People will tune in to the Golden Globe Awards today to see who will wear black for the planned anti-harassment protest on the red carpet.
The 75th annual awards show is scheduled to take place Sunday in Beverly Hills.
The gala will be held against the backdrop of a spate of sexual harassment scandals that have rocked Hollywood to the core since revelations about alleged crimes by movie giant Harvey Weinstein.
Actresses seeking to call attention to sexual harassment in the workplace are being encouraged to wear all-black as a form of silent protest.
While there may be sympathy with the overall message, it is unclear whether everyone will go along.
For one, the surge in demand for all-black outfits has apparently left Hollywood stylists scrambling to find enough dresses, according to the Telegraph.
There is also talk that not all actresses are on board with the all-black silent protest that was first started by Time's Up, the initiative to combat sexual harassment in the workplace.
"There's some backlash to the wear-black mandate," a well-embedded Hollywood source told PEOPLE.
"Some feel women should celebrate their newfound power, strong voices and the future by wearing a wide variety of brighter shades.
"Instead of distracting from the real issue with a mandate to wear one particular colour.
"There will be big important speeches, no doubt, and they will make a much better statement."
Robin Givhan, a fashion critic for The Washington Post, says there's something "regressive" about imposing a uniform dress code that "takes the fizz out of fashion."
"It smacks of sexism to say, even indirectly, that fashion - the quintessential realm of women - must be shunned in order for women to be taken seriously... mostly it reads like the proper response to sexual harassment is to change one's attire," she wrote.
"Understandably, there is a desire to expand the solidarity of the #MeToo movement, which made plain the breadth of the problem, to provide a visual image of women aligned and displaying their strength in numbers," she wrote.
"But why black? Why choose a kind of full-body uniform that drains women of their individuality and paints the issue at hand with a single, nuance-free stroke?"

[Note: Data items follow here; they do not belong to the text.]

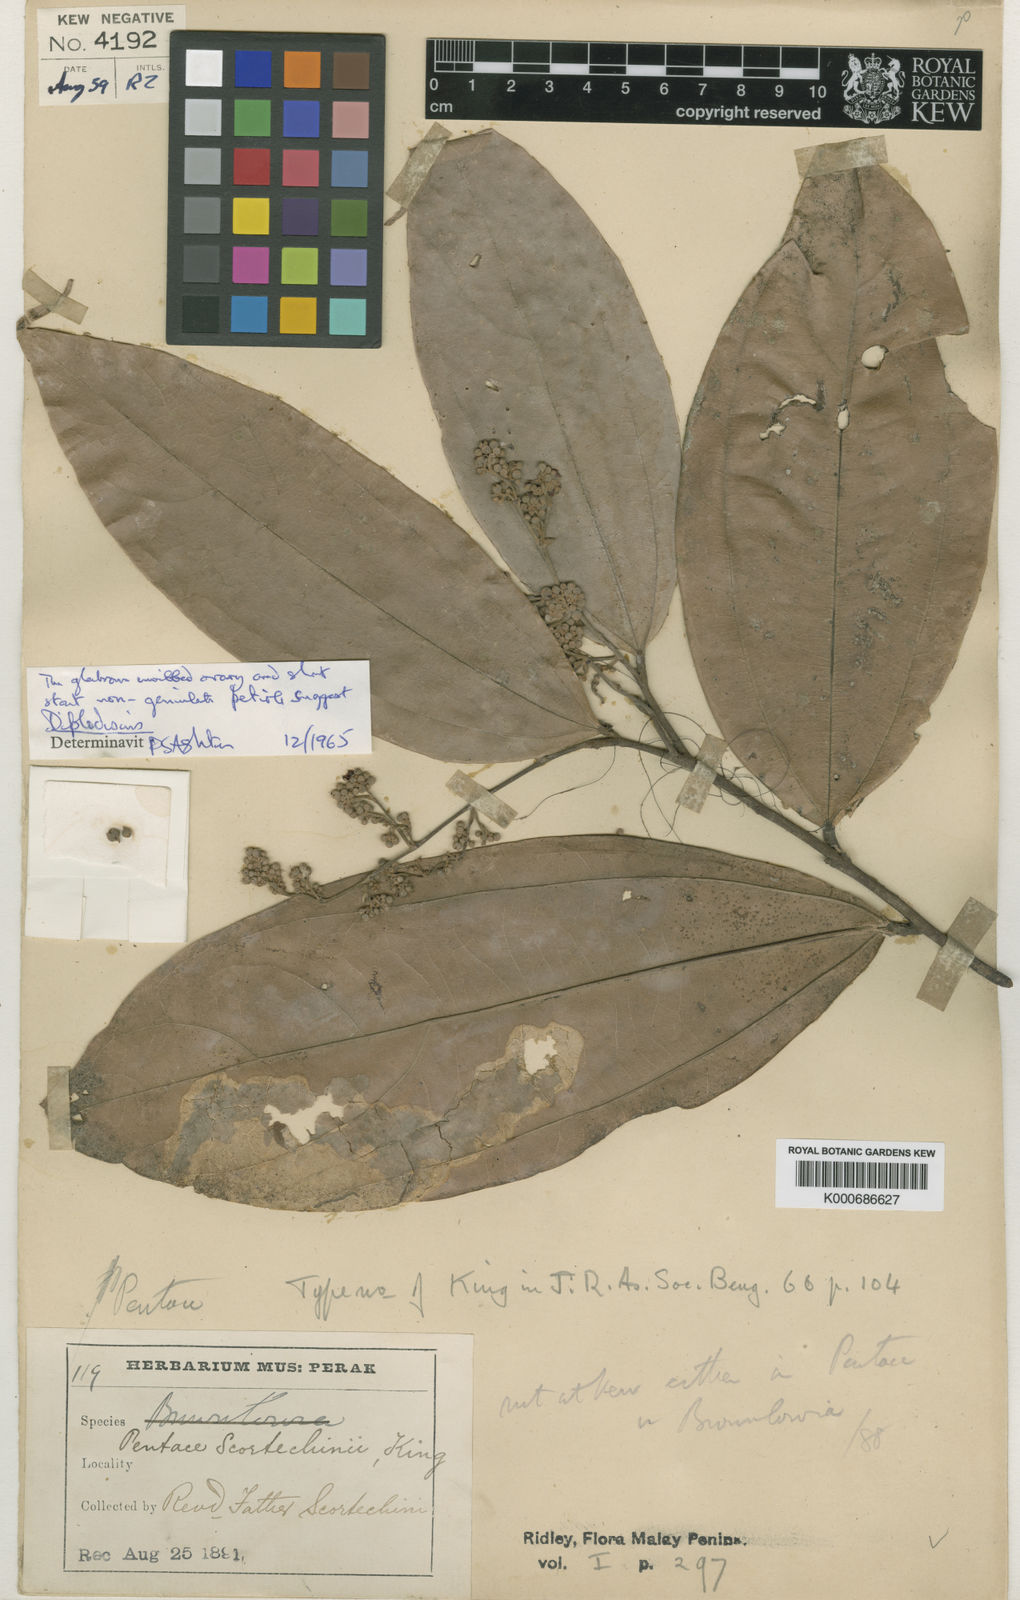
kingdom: Plantae
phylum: Tracheophyta
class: Magnoliopsida
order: Malvales
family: Malvaceae
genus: Diplodiscus
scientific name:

Givhan came out in support of actress Rose McGowan, who was one of the first to accuse Weinstein of rape.
Last month, McGowan blasted the all-black fashion protest as hypocritical and vapid.
On Twitter, McGowan expressed anger at Meryl Streep.
"Actresses, like Meryl Streep, who happily worked for The Pig Monster," McGowan said, referring to Weinstein, "are wearing black @GoldenGlobes in a silent protest. YOUR SILENCE is THE problem."
McGowan - who was one of the first of 84 women to accuse Weinstein of sexual misconduct, claiming the producer raped her in 1997 - said that Streep and her contemporaries were putting on little more than a dog and pony show to adhere to the current trend in Tinseltown.
"You'll accept a fake award breathlessly & affect no real change," McGowan said, adding, "I despise your hypocrisy."
McGowan wrapped up by saying, "Maybe you should all wear Marchesa," in reference to the fashion line presided over by Weinstein's estranged wife Georgina Chapman, who McGowan has past implied was complicit to her husband's decades of alleged criminal behavior.
Weinstein's rep has said repeatedly that "any allegations of nonconsensual sex are unequivocally denied by the producer."
Streep responded to McGowan's criticism of her, saying: "I wasn't deliberately silent. I didn't know. I don't tacitly approve of rape. I didn't know. I don't like young women being assaulted. I didn't know this was happening."
Eva Longoria, the actress and one of the chief spokeswomen for the Time's Up initiative, defended the all-black dress code as a necessary show of female solidarity.
"This is a moment of solidarity, not a fashion moment," Longoria told The New York Times.
"For years, we've sold these awards shows as women, with our gowns and colors and our beautiful faces and our glamour.
"This time the industry can't expect us to go up and twirl around."
On Saturday, The Handmaid's Tale actress Elisabeth Moss posted a picture of herself wearing a black t-shirt with the words "Time's Up" emblazoned on it.
She wrote alongside the photo: "The clock has run out on sexual assault, harassment and inequality in the workplace. It's time to do something about it."
Among the actresses who have confirmed they will be wearing black at this Sunday's event are Gal Gadot, Saoirse Ronan, Mary J. Blige, Allison Janney, and Jessica Chastain.
It is not yet known which actresses will choose not to conform with the all-black fashion statement.
Yet there are already those who are calling on women not to criticise the actresses who decline to take part.
Andre Walker, Oprah Winfrey's hair stylist for over 30 years, said the #MeToo movement should show restraint.
"They have their own reasons," he said of the actresses who choose not to wear black on Sunday.
"There might be a backlash. I think if you show up in something really bright, they'll get a lot of attention.
"But there are some people who think there is no such thing as bad publicity. I don't think there should be any judgement."